Nobody knows now how many employees will ultimately accept Trump’s terms for leaving the government.
WASHINGTON—More than 20,000 federal workers have accepted President Donald Trump’s buyout offer since last week, and officials expect many more before the Feb. 6 deadline, according to a knowledgeable administration official.
“On background, I can tell you that the 20,000 number isn’t current. The number of deferred resignations is rapidly growing, and we’re expecting the largest spike to come 24 to 48 hours before the deadline,” the official told The Epoch Times.
The official was responding to a report by Axios.

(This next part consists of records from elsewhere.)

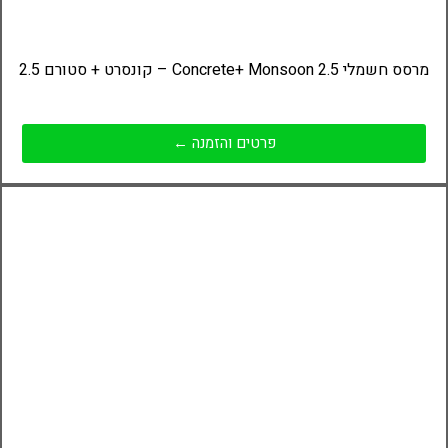
מרסס חשמלי Concrete+ Monsoon 2.5 – קונסרט + סטורם 2.5
פרטים והזמנה ←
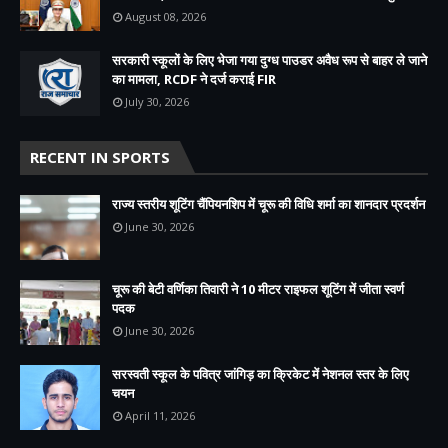
August 08, 2026
सरकारी स्कूलों के लिए भेजा गया दुग्ध पाउडर अवैध रूप से बाहर ले जाने
का मामला, RCDF ने दर्ज कराई FIR
July 30, 2026
RECENT IN SPORTS
राज्य स्तरीय शूटिंग चैंपियनशिप में चूरू की विधि शर्मा का शानदार प्रदर्शन
June 30, 2026
चूरू की बेटी वर्णिका तिवारी ने 10 मीटर राइफल शूटिंग में जीता स्वर्ण
पदक
June 30, 2026
सरस्वती स्कूल के पवित्र जांगिड़ का क्रिकेट में नेशनल स्तर के लिए
चयन
April 11, 2026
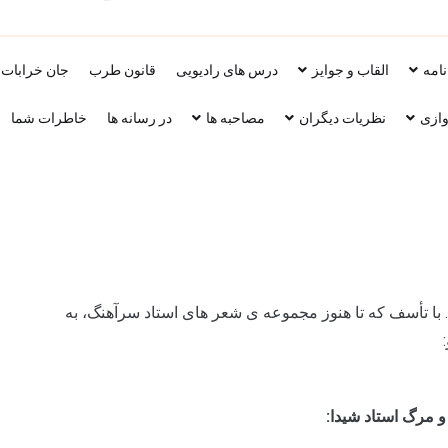
ویب سایت استاد محمد حسین سراهنگ، 
نامه
القاب و جوایز
درس های رادیویی
قانون طرب
جان خرابات
وازی
نظریات دیگران
مصاحبه ها
در رسانه ها
خاطرات شما
ا تأسف که تا هنوز مجموعه ی شعر های استاد سرآهنگ، به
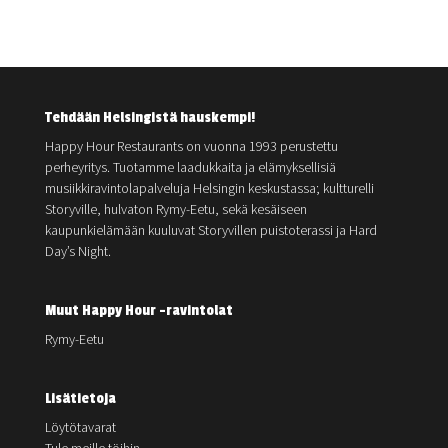
Tehdään Helsingistä hauskempi!
Happy Hour Restaurants on vuonna 1993 perustettu
perheyritys. Tuotamme laadukkaita ja elämyksellisiä
musiikkiravintolapalveluja Helsingin keskustassa; kultturelli
Storyville, hulvaton Rymy-Eetu, sekä kesäiseen
kaupunkielämään kuuluvat Storyvillen puistoterassi ja Hard
Day’s Night.
Muut Happy Hour -ravintolat
Rymy-Eetu
Lisätietoja
Löytötavarat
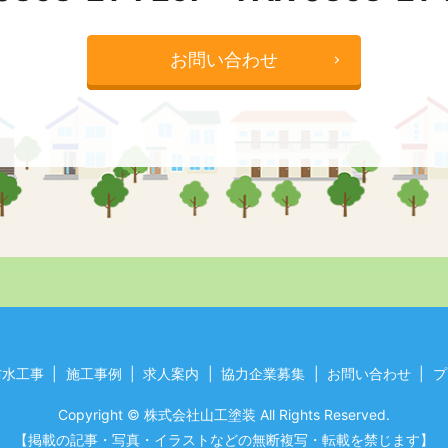
お問い合わせ
防水工事
施工事例
求人案内
協力企業募集
お問い合わせ
プ
Copyright © 株式会社山工塗装 All Rights Reserved.
【掲載の記事・写真・イラストなどの無断複写・転載を禁じます】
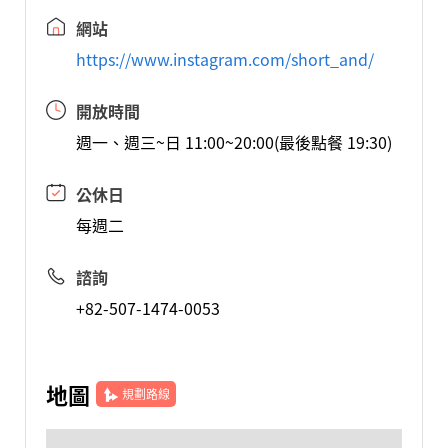
網站
https://www.instagram.com/short_and/
開放時間
週一、週三~日 11:00~20:00(最後點餐 19:30)
公休日
每週二
諮詢
+82-507-1474-0053
地圖
規劃路線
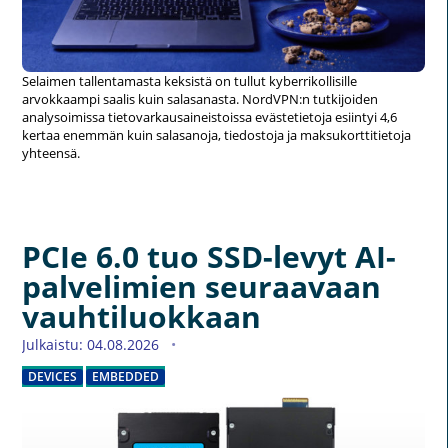
Selaimen tallentamasta keksistä on tullut kyberrikollisille
arvokkaampi saalis kuin salasanasta. NordVPN:n tutkijoiden
analysoimissa tietovarkausaineistoissa evästetietoja esiintyi 4,6
kertaa enemmän kuin salasanoja, tiedostoja ja maksukorttitietoja
yhteensä.
PCIe 6.0 tuo SSD-levyt AI-
palvelimien seuraavaan
vauhtiluokkaan
Julkaistu: 04.08.2026
DEVICES
EMBEDDED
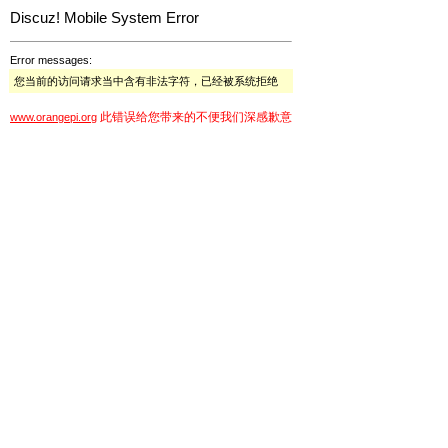
Discuz! Mobile System Error
Error messages:
您当前的访问请求当中含有非法字符，已经被系统拒绝
此错误给您带来的不便我们深感歉意
www.orangepi.org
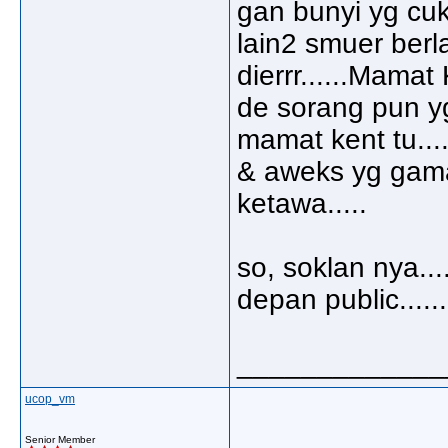
gan bunyi yg cu
lain2 smuer berl
dierrr......Mamat
de sorang pun yg
mamat kent tu..
& aweks yg gama
ketawa.....
so, soklan nya..
depan public......
_____________
ucop_vm
Senior Member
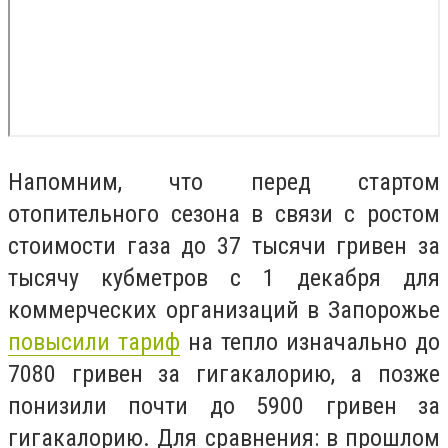
Напомним, что перед стартом
отопительного сезона в связи с ростом
стоимости газа до 37 тысячи гривен за
тысячу кубметров с 1 декабря для
коммерческих организаций в Запорожье
повысили тариф
на тепло изначально до
7080 гривен за гигакалорию, а позже
понизили почти до 5900 гривен за
гигакалорию. Для сравнения: в прошлом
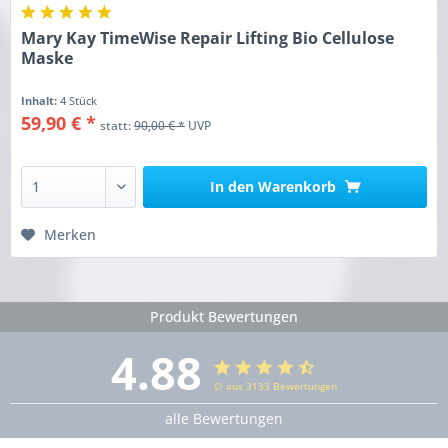
Mary Kay TimeWise Repair Lifting Bio Cellulose
Maske
Inhalt:
4 Stück
59,90 € *
statt:
90,00 € *
UVP
In den
Warenkorb
Merken
Produkt Bewertungen
4.88
∅ aus 3133 Bewertungen
alle Bewertungen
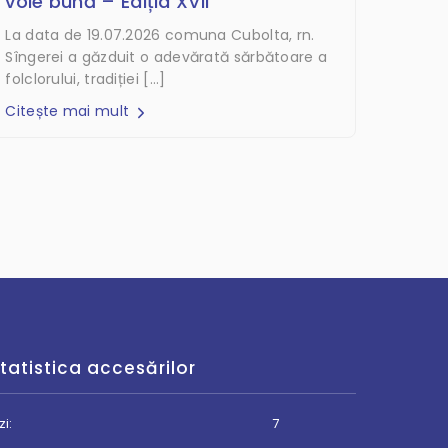
voie bună – Ediția XVII”
La data de 19.07.2026 comuna Cubolta, rn.
Sîngerei a găzduit o adevărată sărbătoare a
folclorului, tradiției […]
Citește mai mult
tatistica accesărilor
zi:
7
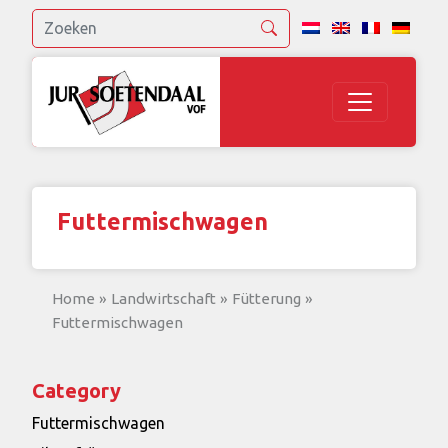
Futtermischwagen
Home
»
Landwirtschaft
»
Fütterung
»
Futtermischwagen
Category
Futtermischwagen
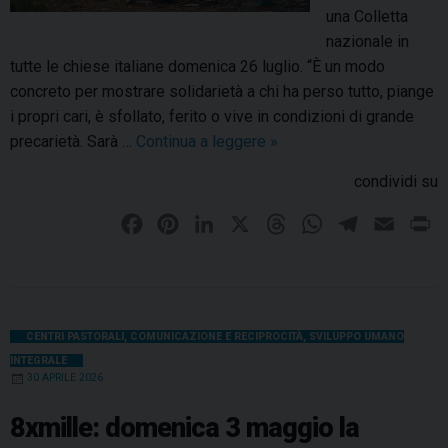
o
una Colletta
e
nazionale in
v
tutte le chiese italiane domenica 26 luglio. “È un modo
e
concreto per mostrare solidarietà a chi ha perso tutto, piange
n
i propri cari, è sfollato, ferito o vive in condizioni di grande
t
precarietà. Sarà …
Continua a leggere
T
»
o
e
condividi su
a
r
l
r
F
P
L
X
T
W
T
E
P
C
e
a
i
i
h
h
e
m
r
e
m
c
n
n
r
a
l
a
i
n
o
e
t
k
e
t
e
i
n
t
t
r
b
e
e
a
s
g
l
t
CENTRI PASTORALI
,
COMUNICAZIONE E RECIPROCITÀ
,
SVILUPPO UMANO
o
o
INTEGRALE
o
r
d
d
A
r
i
30 APRILE 2026
S
o
e
I
n
s
p
a
p
V
k
s
n
p
m
8xmille: domenica 3 maggio la
e
e
t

There are 2.3 million civilian federal workers, the vast majority of whom are in the career service, which enjoys multiple regulatory protections. Under the current system, more than 18 months on average are required to terminate such a worker, but the actual time involved can easily stretch significantly longer.
The average federal employee salary is $106,382, according to U.S. Bureau of Labor Statistics data, as analyzed by the Pew Research Center. The median average household income for all Americans is $75,149, according to the U.S. Census Bureau.
If 10 percent of the civilian workforce accepted the buyout offer, it would cut spending by more than $24 billion. According to Office of Personnel Management (OPM) data, the government’s turnover rate is 6 percent to 8 percent in a typical year, mainly because of retirements.
Trump’s offer is part of his promised initiative to reduce the size and cost of the federal government, an effort assigned to the Department of Government Efficiency, an advisory body headed by billionaire space and auto entrepreneur Elon Musk.
The buyout offer allows federal workers who accept it to receive full pay and benefits coverage for eight months, exempts them from newly issued orders to return to work at their official duty stations on a daily basis, and protects them against reduction-in-force processes that are expected to begin in the near future in many federal departments and agencies.
Officials with the American Federation of Government Employees (AFGE), the largest such union with 800,000 members, are encouraging civil servants to reject Trump’s offer.